*Task requirements*
Copy the entries below word for word, starting at the line that contains "locality: Espagne. Barcelone: Manlleu, champs." and ending at the line that contains "catalogue / barcode: US 917766", with both of those lines included.

------------------------------------------------------------

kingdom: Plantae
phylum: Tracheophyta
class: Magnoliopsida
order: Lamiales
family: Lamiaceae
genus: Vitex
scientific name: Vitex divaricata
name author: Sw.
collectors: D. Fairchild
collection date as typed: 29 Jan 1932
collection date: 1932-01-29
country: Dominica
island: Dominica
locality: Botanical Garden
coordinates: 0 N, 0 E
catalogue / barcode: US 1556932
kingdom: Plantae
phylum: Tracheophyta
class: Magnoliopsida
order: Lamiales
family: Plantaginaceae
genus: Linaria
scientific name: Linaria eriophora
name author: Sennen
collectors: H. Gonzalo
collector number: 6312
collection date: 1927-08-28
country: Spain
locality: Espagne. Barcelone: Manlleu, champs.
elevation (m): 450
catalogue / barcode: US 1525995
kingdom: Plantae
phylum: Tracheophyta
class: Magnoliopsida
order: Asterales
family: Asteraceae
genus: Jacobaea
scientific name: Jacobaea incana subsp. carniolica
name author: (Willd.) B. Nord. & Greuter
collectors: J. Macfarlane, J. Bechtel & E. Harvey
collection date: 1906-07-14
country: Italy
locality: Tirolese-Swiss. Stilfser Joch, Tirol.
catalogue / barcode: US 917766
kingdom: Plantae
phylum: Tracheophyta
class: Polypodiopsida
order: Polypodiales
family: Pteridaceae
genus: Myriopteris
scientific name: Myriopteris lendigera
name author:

------------------------------------------------------------

*Task output*
locality: Espagne. Barcelone: Manlleu, champs.
elevation (m): 450
catalogue / barcode: US 1525995
kingdom: Plantae
phylum: Tracheophyta
class: Magnoliopsida
order: Asterales
family: Asteraceae
genus: Jacobaea
scientific name: Jacobaea incana subsp. carniolica
name author: (Willd.) B. Nord. & Greuter
collectors: J. Macfarlane, J. Bechtel & E. Harvey
collection date: 1906-07-14
country: Italy
locality: Tirolese-Swiss. Stilfser Joch, Tirol.
catalogue / barcode: US 917766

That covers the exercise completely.